A few winces crossed his face and many ice bags calmed his swollen knee in the beginning of the season.

“I was nervous at first because of the pain and the swelling. I had never experienced that before,” Burns said.

Encouraged by doctors and coaches that this is normal, Burns kept training with a focus on the 55-meter dash.

“His first meet, fresh off the injury, he didn’t win anything,” Matozzo said, adding he didn’t look bad, just not himself. However, while the speed was not there, he felt the young athlete’s vigor was present just as it was the season previous.

His times improved meet after meet, taking multiple sixth-place finishes and whittling down to fourth, third, and seemingly becoming untouchable.

“I didn’t expect to increase as much as I did. I increased a lot,” Burns said.

At a tri-county meet in January, Burns placed third in one of the most competitive races of the year.

“I saw it in his face,” said Matozzo.

Like a video fast forwarded, Burns’ times decreased and eventually he qualified and found himself in the NJSIAA Group 3 Championships for the 55- meter dash.

Leading up to the event, shock and surprise from the school and community transformed into support.

“Everybody was supporting him,” Matozzo recounted.
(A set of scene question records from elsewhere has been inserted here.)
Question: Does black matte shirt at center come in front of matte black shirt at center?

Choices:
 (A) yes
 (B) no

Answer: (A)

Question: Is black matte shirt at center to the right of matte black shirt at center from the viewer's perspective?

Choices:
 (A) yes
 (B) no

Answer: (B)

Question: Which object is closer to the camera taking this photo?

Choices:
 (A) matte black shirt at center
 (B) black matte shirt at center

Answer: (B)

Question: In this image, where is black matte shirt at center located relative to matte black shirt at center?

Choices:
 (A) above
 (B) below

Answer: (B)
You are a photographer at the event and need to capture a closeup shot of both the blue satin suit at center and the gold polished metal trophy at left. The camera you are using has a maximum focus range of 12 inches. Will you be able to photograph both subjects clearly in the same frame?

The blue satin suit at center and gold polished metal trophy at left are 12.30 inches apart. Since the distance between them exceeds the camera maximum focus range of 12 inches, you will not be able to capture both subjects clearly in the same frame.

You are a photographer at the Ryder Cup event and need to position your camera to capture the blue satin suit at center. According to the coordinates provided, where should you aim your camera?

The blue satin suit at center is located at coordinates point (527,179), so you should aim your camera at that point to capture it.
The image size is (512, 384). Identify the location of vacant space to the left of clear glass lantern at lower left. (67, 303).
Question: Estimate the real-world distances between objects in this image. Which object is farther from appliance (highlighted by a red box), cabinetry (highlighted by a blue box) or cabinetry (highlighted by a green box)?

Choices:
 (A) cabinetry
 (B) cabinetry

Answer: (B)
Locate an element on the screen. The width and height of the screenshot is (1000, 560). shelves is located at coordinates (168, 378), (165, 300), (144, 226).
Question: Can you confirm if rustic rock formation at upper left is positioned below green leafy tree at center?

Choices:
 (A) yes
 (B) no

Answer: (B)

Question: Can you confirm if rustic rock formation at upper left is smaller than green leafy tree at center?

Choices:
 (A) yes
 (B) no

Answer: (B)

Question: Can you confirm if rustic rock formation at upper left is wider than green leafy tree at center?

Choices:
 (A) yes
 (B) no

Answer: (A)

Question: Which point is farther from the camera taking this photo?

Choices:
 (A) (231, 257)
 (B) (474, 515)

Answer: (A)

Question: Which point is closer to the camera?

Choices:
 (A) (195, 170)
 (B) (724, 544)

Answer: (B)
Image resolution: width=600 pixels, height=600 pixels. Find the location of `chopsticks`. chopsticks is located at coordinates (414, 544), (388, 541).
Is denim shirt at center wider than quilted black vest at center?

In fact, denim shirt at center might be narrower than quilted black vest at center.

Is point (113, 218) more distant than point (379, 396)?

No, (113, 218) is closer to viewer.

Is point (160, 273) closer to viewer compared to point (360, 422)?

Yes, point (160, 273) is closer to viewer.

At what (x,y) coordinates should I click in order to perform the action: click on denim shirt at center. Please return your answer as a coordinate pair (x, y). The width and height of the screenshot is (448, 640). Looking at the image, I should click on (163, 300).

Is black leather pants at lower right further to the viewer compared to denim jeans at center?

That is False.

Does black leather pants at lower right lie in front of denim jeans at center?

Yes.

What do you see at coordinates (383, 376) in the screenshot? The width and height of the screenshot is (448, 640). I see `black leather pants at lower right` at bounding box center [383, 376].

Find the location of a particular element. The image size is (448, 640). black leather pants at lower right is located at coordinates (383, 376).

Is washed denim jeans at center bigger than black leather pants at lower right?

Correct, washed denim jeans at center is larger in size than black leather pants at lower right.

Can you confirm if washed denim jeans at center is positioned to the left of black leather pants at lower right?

In a preliminary race, Burns bested the rest with a time of 6.61. For the final race, that time would only have gotten the junior fourth place. However, forgetting his injury and relying on his training, Burns torched his previous time and crossed the finish line first with a time of 6.53, a personal record.

“I was really excited about it. I got to be one of those kids, the ones I looked up to who won a state championship,” he said.

Reflecting on the season, Matozzo said Burns is one of those few athletes who truly trains to win.

As for next year, Burns plans to “go all the way.”